Mr. Ellerton read that cruel letter through, and then exclaimed, with perplexity:

“Zounds!” He immediately recovered himself, and added, “I beg pardon, ladies, but I don’t understand this business—it is so unlike Robert of old.”

“I agree with you there, sir,” replied Dora, a scornful smile wreathing her white lips, which had again grown pale as her marble cheek.

“I never knew Robert to do a mean thing in his life before. Why on earth could he not have informed us of the change in his feelings sooner? I never thought they would change when he left home.”

“But you see that he acknowledges life to be very changeable. But, if you please, we will not discuss this matter further. He spoke of a paper for me to sign, which I presume you have with you. I would like to have this matter settled at once.”

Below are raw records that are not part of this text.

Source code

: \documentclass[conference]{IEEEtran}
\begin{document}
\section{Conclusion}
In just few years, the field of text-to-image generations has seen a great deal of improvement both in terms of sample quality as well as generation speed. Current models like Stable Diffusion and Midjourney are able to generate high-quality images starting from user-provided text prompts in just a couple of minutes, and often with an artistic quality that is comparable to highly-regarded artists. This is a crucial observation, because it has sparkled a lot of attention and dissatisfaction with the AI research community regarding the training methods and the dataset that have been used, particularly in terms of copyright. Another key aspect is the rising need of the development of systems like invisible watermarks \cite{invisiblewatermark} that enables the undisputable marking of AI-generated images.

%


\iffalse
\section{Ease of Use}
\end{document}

Oh, how proud and cold was that voice!

But he could not see those tiny hands, so fiercely clasped among the folds of her dress that the blood started beneath the pressure of the delicate nails.

“My dear young lady,” responded Mr. Ellerton, in deep distress, “I wish—shall we not wait awhile, until I can see my son, and obtain a more definite explanation?”

“Sir,” she retorted, pointing to the note he held in his hand, while her eyes flashed fire, and the blood mounted in an angry torrent to her pale brow, “sir, I have no desire to humiliate myself enough to await anything more definite than that.”

He regarded her with a look of admiration while he replied:

“Believe me, Miss Dupont, I suffer more than I can express, that anything so unfortunate as this should have occurred. Nay,” he entreated, as he saw the scornful curve of her lip, and knew that she was thinking of her former opposition, “I also sincerely regret the past; so sincerely that I had come to receive my boy with open arms, and allow him to follow his own inclinations, if he still chose to claim you as his bride. I beg you will believe me. All opposition has long since died out of my heart.”

Again Dora bowed coldly, and then said, with a touch of sarcasm in her voice:

“You perceive that your son has followed his own inclinations in renouncing me. And I pray you will believe me when I say that I, too, regret the past; bitterly regret that I was ever the cause of discord in your family. If you will now give me the paper, I will prove my sincerity by at once sundering the relations which bind me to your son, Robert Ellerton!”

With tears in his eyes, the unhappy father took a folded paper from his bosom and handed it to our heroine. He knew the beautiful young creature was suffering, despite her cold and haughty manner, and his heart melted at the sight of her pure, waxen face and pale, sternly compressed lips. Had he dared he would gladly have taken her in his arms and comforted her.

But she was unapproachable.

She hid her fearfully lacerated heart beneath a barrier of chilling scorn and contempt.

Dora ran her eyes swiftly over the paper.

It was in the form of an agreement between both parties, to annul the marriage ceremony which had been performed over six years before.

Robert Ellerton’s name was signed beneath!

With a dash of her pen Dora affixed her own name underneath, and then returned the document to Mr. Ellerton.

He placed it carefully in his pocket, and then rising, bade the ladies a polite “good-morning” and retired, sad and disappointed, from the room.

Our poor stricken lamb, utterly overcome by the restraint she had imposed upon herself, again fell lifeless to the floor.

She soon revived, however, and resumed her cold, calm exterior; refusing all sympathy, and forbidding the subject to be mentioned.